Adam Powers and Jeremy Rush know a thing or twelve about barbecuing. As owners of Elsmere BBQ and Wood Grill in South Portland, they smoke, grill and sear meat, chicken and oysters to perfection in what’s become known as “Maine style barbecue.”
On Coffee with Cooks this week, the pair broke down the process.
“Barbecue is a technique not a flavor,” said Powers. “It’s a slow way to cook meat over low temperatures.” Before you craft your own smoker, he suggests getting started with a store-bought Weber Smokey Mountain or an R2D2 from Brinkmann.
“It’s about finding something you are comfortable with and starting simple,” said Powers. “Don’t bite off more than you can chew.”
At their restaurant they have a heavyweight smoker named Mama as well as a hardwood grill. At home Powers has fired up a do-it-yourself cooker from castoffs from the dump. A few years ago Powers designed a smoker out of a 1950s refrigerator. And so can you.
Step one: Find an old refrigerator, or insulated metal box, and strip everything out. It can’t be made of plastic.
Step two: Line with food-safe sheet metal.
Step three: Put in three shelves. Two for cooking and one as a grease catcher.
Step four: Drill holes in the bottom for airflow. Make a three-inch hole at the top and add a smokestack. Add a hole where the meat will cook to insert a thermometer.

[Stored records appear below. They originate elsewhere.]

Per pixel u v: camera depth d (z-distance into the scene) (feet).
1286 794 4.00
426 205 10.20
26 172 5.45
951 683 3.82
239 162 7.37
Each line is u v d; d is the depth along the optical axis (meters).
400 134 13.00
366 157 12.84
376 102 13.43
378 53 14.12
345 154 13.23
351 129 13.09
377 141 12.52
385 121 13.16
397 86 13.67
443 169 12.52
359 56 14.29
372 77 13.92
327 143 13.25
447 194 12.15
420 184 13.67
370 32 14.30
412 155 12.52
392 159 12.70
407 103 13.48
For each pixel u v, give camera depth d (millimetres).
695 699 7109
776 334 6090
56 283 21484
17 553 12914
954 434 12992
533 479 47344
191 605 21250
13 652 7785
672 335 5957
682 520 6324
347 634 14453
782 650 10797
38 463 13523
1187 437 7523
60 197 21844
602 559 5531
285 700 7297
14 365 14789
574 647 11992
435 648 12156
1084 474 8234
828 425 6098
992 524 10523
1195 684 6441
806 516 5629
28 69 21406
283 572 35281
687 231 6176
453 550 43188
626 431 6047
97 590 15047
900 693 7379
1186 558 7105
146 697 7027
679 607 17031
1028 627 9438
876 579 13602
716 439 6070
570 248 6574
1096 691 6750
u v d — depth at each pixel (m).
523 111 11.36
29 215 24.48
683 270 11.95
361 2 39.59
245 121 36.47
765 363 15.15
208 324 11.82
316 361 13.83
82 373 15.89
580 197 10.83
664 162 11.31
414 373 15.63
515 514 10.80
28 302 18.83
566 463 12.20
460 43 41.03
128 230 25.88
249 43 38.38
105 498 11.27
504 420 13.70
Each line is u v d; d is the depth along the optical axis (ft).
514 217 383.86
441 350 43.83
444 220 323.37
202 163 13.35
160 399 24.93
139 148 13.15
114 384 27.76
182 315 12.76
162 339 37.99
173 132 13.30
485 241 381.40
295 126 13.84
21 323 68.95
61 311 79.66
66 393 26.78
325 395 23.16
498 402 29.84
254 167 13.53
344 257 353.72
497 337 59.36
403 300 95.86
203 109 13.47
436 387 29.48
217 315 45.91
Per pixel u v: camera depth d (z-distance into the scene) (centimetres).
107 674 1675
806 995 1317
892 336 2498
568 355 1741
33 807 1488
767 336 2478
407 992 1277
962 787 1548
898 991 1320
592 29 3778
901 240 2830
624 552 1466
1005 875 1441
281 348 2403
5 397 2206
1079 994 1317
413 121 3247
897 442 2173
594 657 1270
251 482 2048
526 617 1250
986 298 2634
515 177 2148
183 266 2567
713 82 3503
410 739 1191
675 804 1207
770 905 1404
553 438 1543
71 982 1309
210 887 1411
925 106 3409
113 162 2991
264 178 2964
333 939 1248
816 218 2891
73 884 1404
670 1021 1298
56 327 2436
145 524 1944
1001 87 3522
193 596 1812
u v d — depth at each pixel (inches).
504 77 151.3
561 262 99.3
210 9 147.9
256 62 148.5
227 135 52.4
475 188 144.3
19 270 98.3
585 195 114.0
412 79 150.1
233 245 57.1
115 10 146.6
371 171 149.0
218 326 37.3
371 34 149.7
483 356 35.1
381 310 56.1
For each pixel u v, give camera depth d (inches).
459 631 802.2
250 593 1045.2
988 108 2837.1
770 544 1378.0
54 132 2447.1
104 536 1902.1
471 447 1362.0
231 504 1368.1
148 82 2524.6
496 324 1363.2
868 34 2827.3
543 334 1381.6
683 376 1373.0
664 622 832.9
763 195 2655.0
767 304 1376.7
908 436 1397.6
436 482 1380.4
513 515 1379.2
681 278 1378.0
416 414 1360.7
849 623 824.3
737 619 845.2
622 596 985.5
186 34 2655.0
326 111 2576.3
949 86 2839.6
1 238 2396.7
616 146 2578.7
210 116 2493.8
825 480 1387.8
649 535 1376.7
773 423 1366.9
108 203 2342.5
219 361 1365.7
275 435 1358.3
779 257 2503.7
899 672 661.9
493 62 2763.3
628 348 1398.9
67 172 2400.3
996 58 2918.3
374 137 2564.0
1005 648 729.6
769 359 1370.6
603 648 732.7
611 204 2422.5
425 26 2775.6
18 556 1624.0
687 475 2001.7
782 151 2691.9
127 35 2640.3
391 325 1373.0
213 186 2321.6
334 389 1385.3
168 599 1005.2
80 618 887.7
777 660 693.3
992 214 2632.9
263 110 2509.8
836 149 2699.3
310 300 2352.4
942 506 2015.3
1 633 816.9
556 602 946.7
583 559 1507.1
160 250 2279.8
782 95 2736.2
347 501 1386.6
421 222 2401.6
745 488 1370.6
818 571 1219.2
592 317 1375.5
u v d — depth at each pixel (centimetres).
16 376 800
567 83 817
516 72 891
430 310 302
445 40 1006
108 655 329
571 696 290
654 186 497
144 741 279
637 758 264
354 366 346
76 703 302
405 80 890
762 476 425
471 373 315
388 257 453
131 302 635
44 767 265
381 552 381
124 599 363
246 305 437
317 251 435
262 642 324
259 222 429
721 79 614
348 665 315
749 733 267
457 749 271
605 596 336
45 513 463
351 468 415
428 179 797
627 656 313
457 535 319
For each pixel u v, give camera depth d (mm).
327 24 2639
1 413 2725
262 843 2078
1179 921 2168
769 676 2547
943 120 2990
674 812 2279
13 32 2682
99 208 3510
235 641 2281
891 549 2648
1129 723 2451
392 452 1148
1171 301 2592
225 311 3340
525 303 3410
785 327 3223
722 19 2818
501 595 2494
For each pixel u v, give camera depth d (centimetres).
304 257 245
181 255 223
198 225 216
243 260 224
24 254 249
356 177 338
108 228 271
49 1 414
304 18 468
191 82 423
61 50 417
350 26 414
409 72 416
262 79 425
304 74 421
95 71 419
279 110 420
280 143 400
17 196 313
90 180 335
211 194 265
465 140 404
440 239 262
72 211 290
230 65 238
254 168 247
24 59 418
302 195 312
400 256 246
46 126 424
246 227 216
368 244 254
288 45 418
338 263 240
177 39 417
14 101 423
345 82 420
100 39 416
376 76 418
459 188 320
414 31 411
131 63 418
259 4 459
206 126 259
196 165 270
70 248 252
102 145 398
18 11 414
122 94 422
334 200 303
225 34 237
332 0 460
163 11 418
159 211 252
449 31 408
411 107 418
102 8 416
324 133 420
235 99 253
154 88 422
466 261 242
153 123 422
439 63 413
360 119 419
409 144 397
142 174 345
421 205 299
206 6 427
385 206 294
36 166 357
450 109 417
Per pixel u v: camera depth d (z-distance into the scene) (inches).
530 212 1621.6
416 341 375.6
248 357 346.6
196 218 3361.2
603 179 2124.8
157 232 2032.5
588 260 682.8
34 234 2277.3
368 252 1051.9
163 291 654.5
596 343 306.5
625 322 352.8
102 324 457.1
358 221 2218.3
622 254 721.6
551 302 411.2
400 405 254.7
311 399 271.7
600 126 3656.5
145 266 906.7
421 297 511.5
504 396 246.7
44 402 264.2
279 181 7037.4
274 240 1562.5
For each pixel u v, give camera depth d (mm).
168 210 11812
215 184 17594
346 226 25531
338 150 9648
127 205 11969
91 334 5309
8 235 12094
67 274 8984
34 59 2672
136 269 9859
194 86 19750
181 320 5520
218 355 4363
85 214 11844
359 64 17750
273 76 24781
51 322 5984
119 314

Step five: Add bricks on the bottom above the holes. Don’t impede air flow.
Step six: Insert a large oven-proof sheet pan with hot coals (ready to go from a hand-held chimney, which you can also make) and wood chunks.
Step seven: After 45 minutes, shift ash from the coals by dumping in a metal basket. Put the good coals back in the pan and add another layer of hot coals.
Temp: Cook between 180 to 250 until you get the desired outcome.
Pro tip: Use oven mitts and wear shoes.
Add meat like pork butts either before or after you bring the box up to temp. “It’s up to you and how much time you have,” said Powers.
Of course you can always pop into Elsmere to see their hardwood grill in action. What you won’t catch at their restaurant or in their backyards is gas. That is one of the many things these pit masters agree on.
”It tastes a little better to put in the extra effort,” said Rush, who calls grilling over hardwood “cowboy cooking at its finest.” He relishes the simplicity and “the flavors are amazing.”